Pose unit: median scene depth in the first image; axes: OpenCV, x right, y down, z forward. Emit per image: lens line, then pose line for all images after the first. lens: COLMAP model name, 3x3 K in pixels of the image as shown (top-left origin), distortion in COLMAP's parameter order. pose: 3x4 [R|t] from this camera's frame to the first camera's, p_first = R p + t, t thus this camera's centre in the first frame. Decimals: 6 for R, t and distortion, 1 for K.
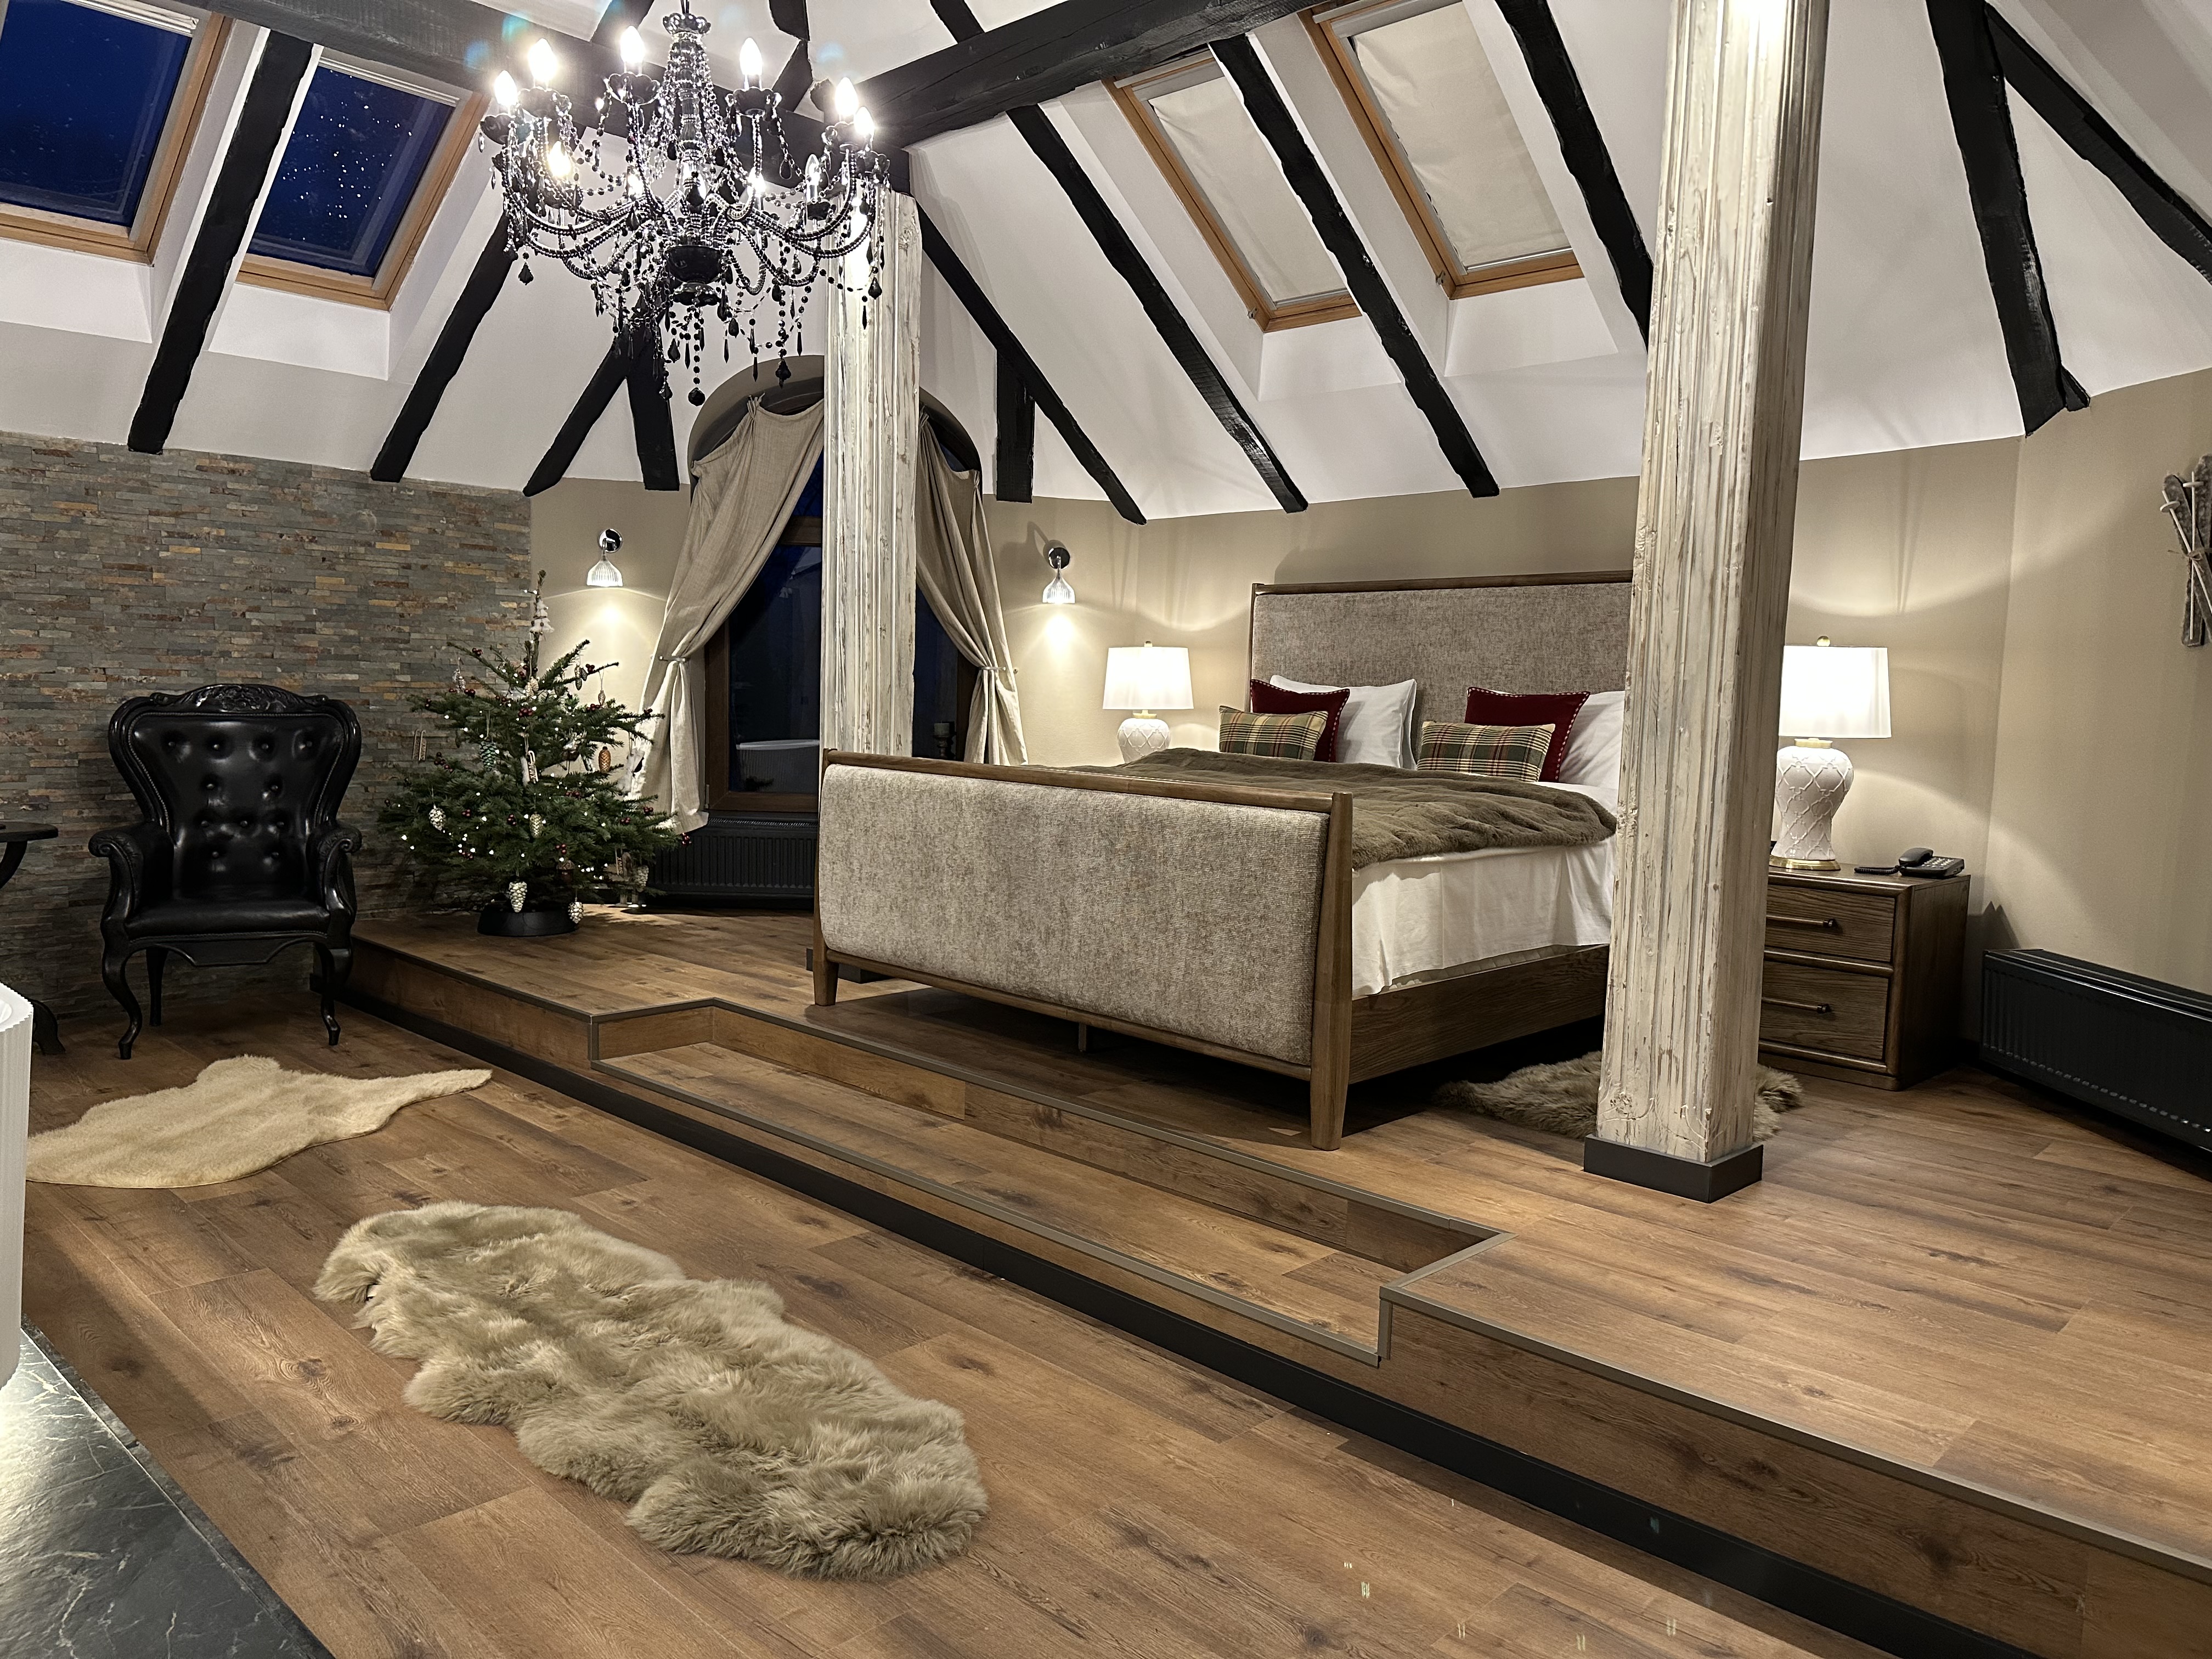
lens RADIAL K [[1574.5, 0, 1103.6], [0, 1574.5, 830.1], [0, 0, 1]] dist [0.030686, 0.001070]
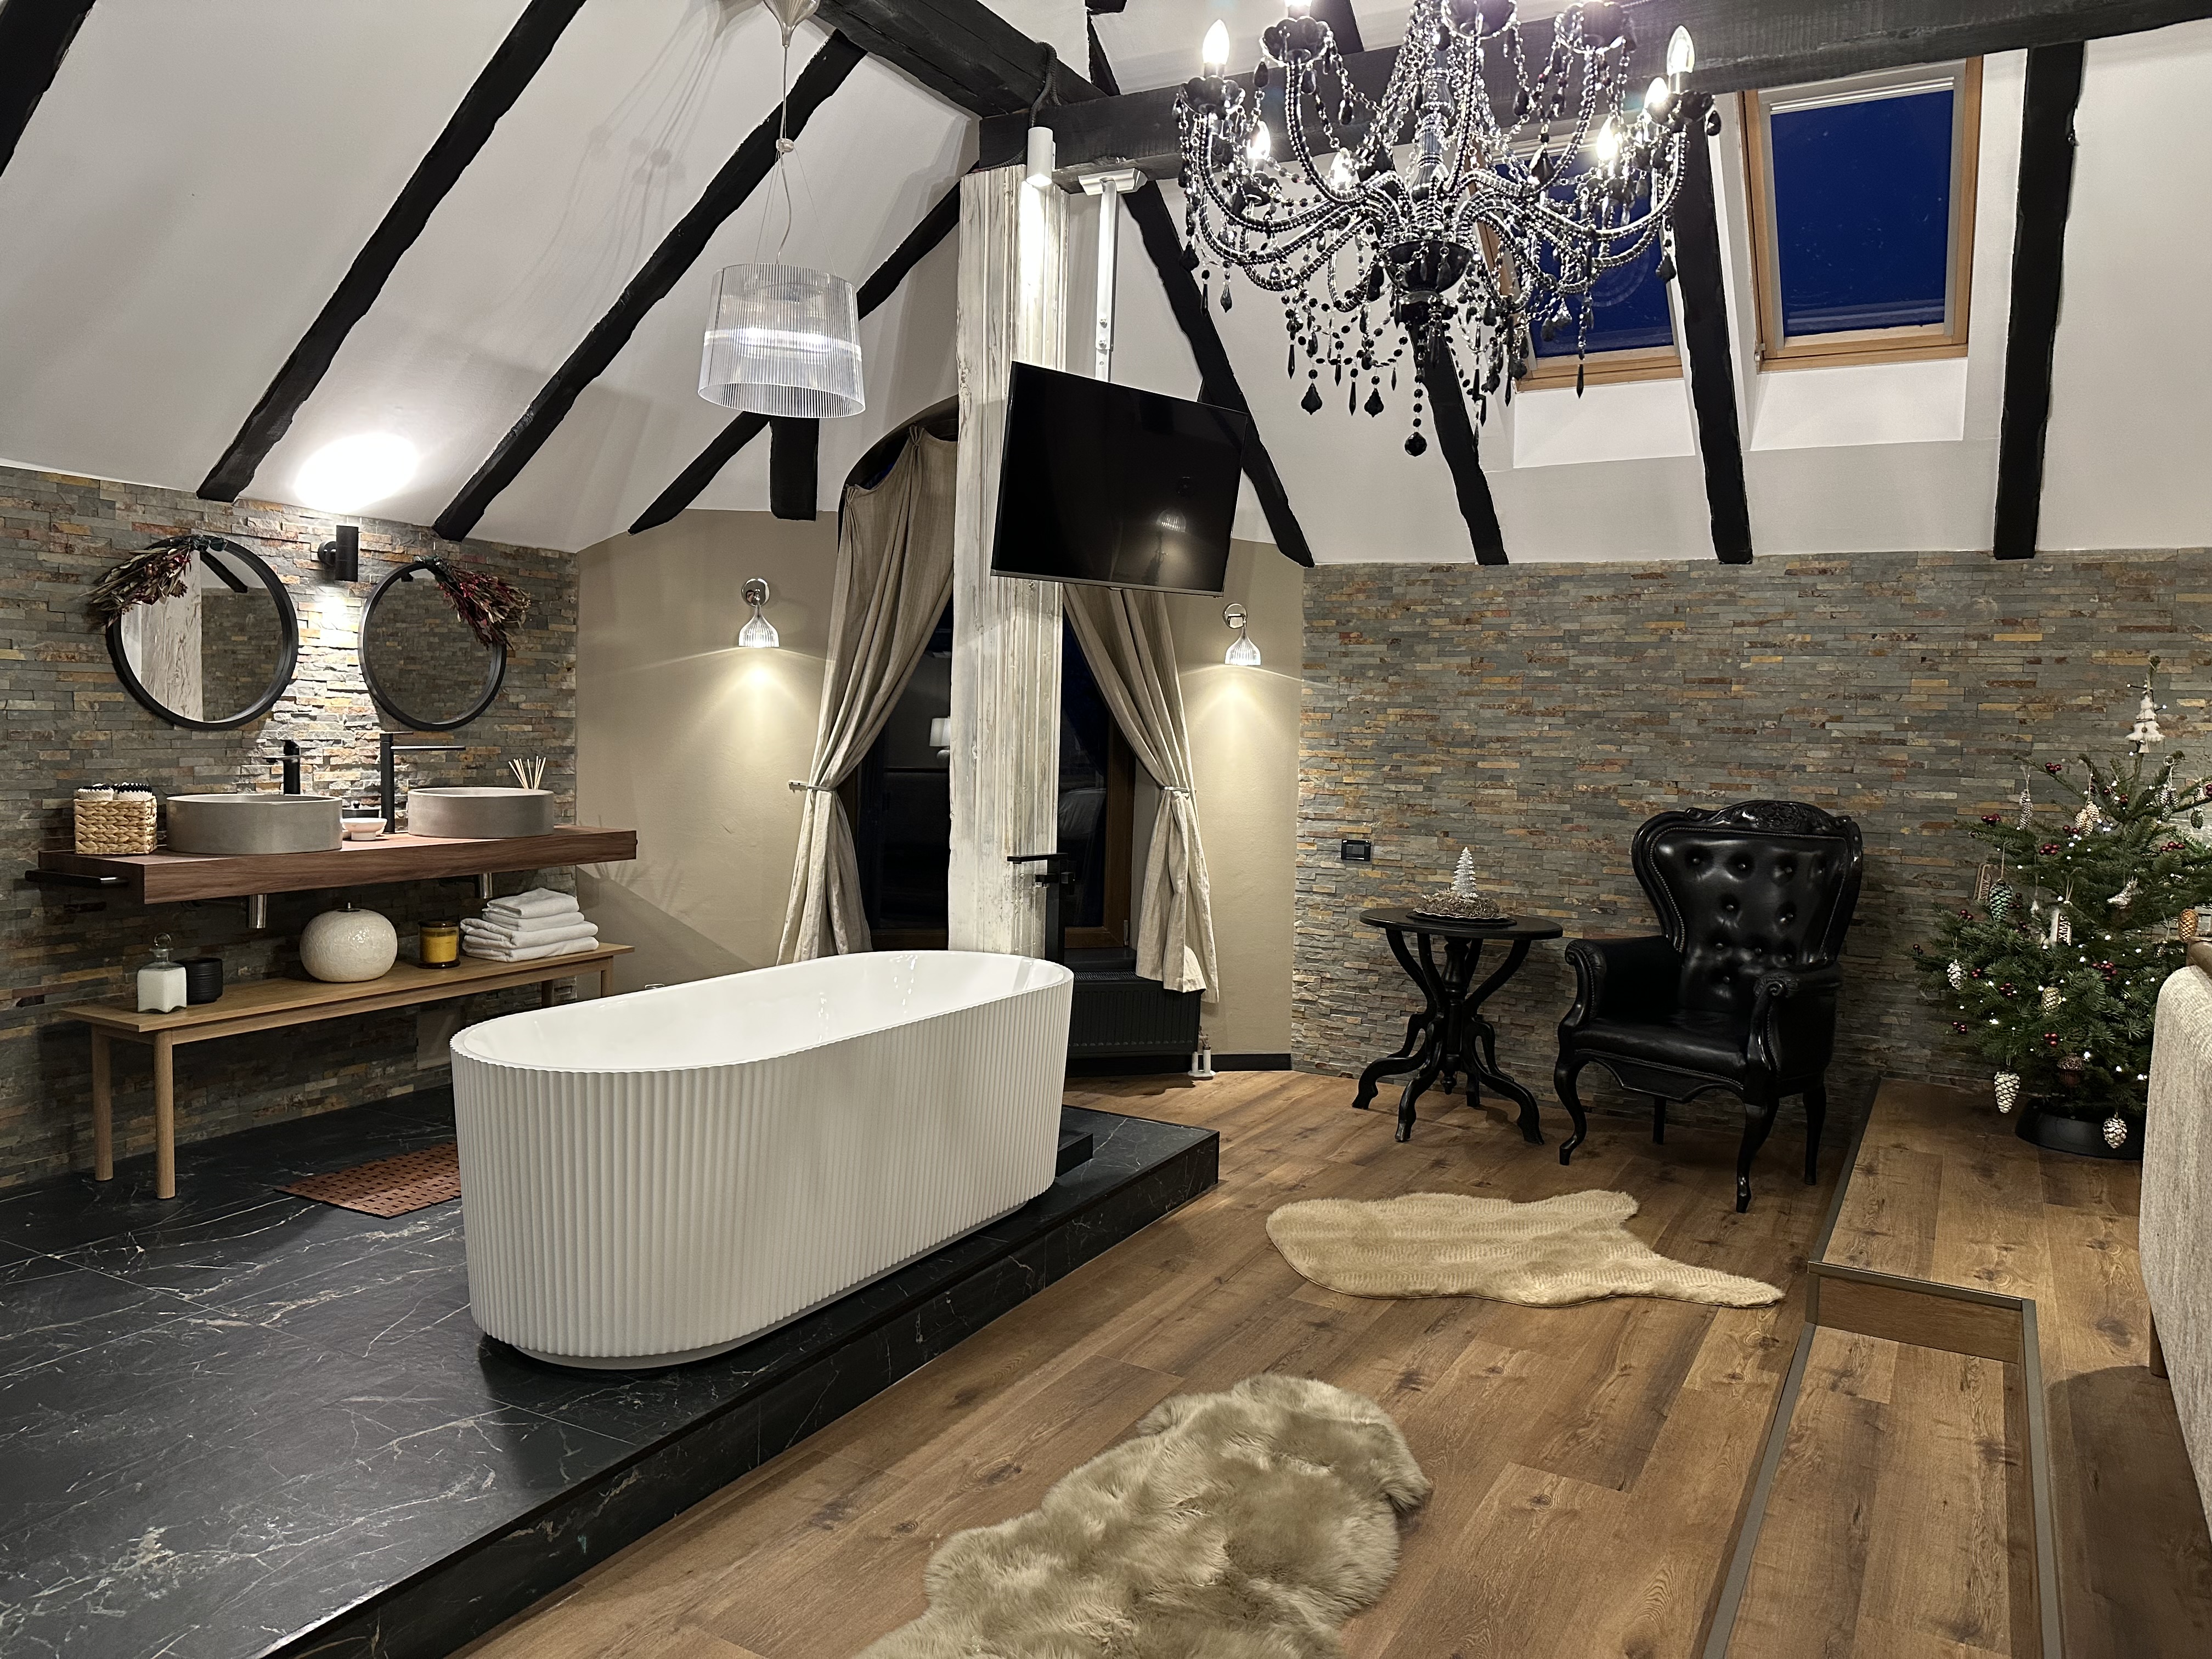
lens RADIAL K [[1574.5, 0, 1107.4], [0, 1574.5, 835.0], [0, 0, 1]] dist [0.030686, 0.001070]
pose [[0.265593, 0.054233, -0.962559, 0.237690], [-0.110750, 0.993523, 0.025419, -0.051445], [0.957703, 0.099852, 0.269879, 0.373354]]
□ □ □
- **What the task requires**
Write out the lines above exactly as they appear, leaving out the pictures.

- **Answer for this exercise**
Pose unit: median scene depth in the first image; axes: OpenCV, x right, y down, z forward. Emit per image: lens line, then pose line for all images after the first. lens: COLMAP model name, 3x3 K in pixels of the image as shown (top-left origin), distortion in COLMAP's parameter order. pose: 3x4 [R|t] from this camera's frame to the first camera's, p_first = R p + t, t thus this camera's centre in the first frame. Decimals: 6 for R, t and distortion, 1 for K.
lens RADIAL K [[1574.5, 0, 1103.6], [0, 1574.5, 830.1], [0, 0, 1]] dist [0.030686, 0.001070]
lens RADIAL K [[1574.5, 0, 1107.4], [0, 1574.5, 835.0], [0, 0, 1]] dist [0.030686, 0.001070]
pose [[0.265593, 0.054233, -0.962559, 0.237690], [-0.110750, 0.993523, 0.025419, -0.051445], [0.957703, 0.099852, 0.269879, 0.373354]]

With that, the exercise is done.